Apple iPhone X's Face ID fooled again, this time with a $200 3D mask
The mask is made of stone powder, with glued 2D images of the eyes.
New Delhi: In less than a fortnight of conducting the first experiment, a team of Vietnamese researchers claims to have again fooled Apple`s Face ID authentication system in the super-premium iPhone X, using a composite 3D-printed mask.
In the new experiment, the team at Vietnamese security firm Bkav used a 3D mask costing $200. The mask is made of stone powder, with glued 2D images of the eyes.
This new mask has been named "the artificial twin", since the research has shown that the way an iPhone X unlocked by the mask is similar to by twins.
Bkav experts found out that stone powder can replace paper tape to trick Face ID' AI at higher scores.
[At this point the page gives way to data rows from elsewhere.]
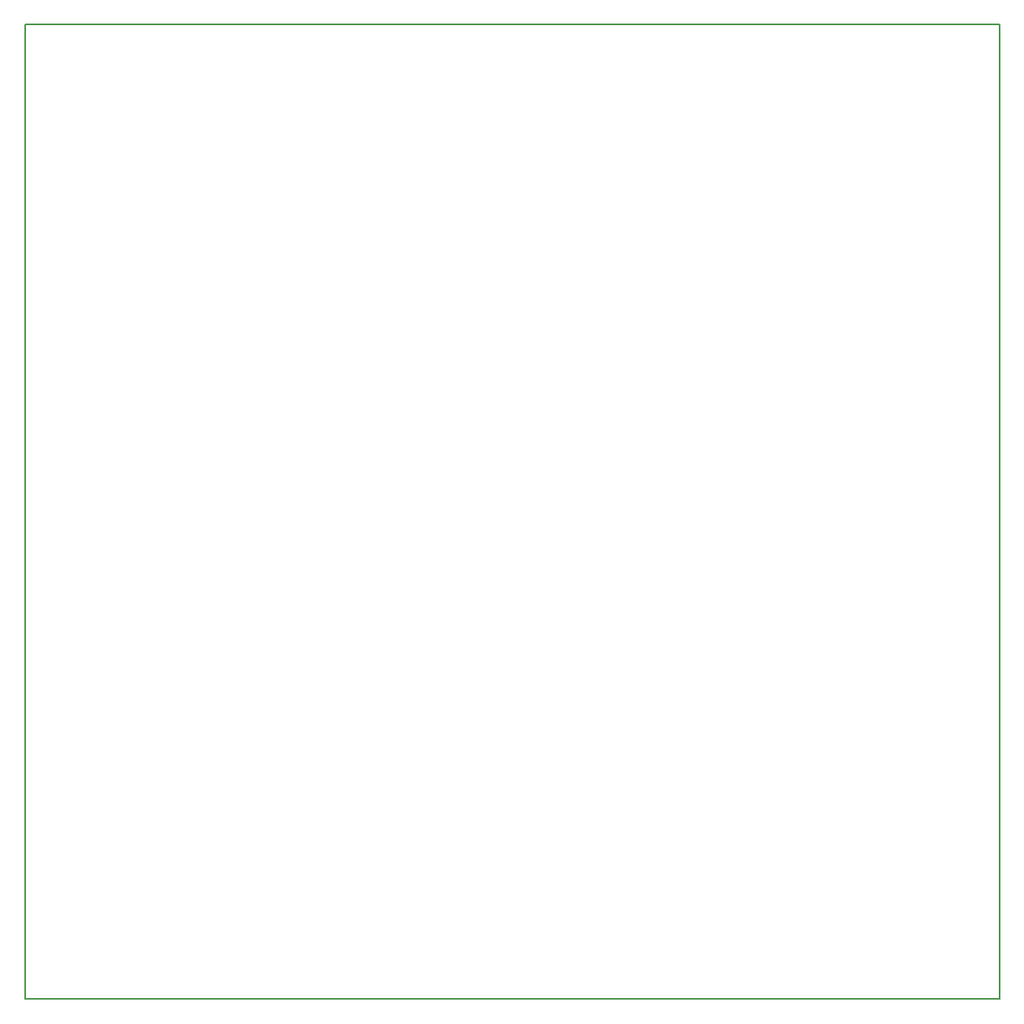
<source format=gbr>
G04 DesignSpark PCB Gerber Version 9.0 Build 5115 *
G04 #@! TF.Part,Single*
%FSLAX35Y35*%
%MOIN*%
%ADD14C,0.00500*%
X0Y0D02*
D02*
D14*
X250Y250D02*
X400250D01*
Y400250*
X250*
Y250*
X0Y0D02*
M02*

</source>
The eyes are printed infrared images – the same technology that Face ID itself uses to detect facial image.
The experiment contradicts Apple Senior Vice President Phil Schiller's claim that Face ID can distinguish real human face from masks, thanks to its artificial intelligence (AI).
The Bkav security experts who also posted a video on how they did this said Face ID can be fooled by mask, which means it is not an effective security measure.
In 2008, Bkav was the first company in the world to show that face recognition was not an effective security measure for laptops when Toshiba, Lenovo and Asus used this technology for their products.
Face ID projects more than 30,000 invisible IR dots and claims to only unlocks iPhone X when customers look at it and is designed to prevent spoofing by photos or masks.
Apple`s Face ID technology uses a TrueDepth camera system made up of a dot projector, infrared camera and flood illuminator, and is powered by A11 Bionic to accurately map and recognise a face.
According to the firm, Collecting a fingerprint is much harder than taking photos from a distance.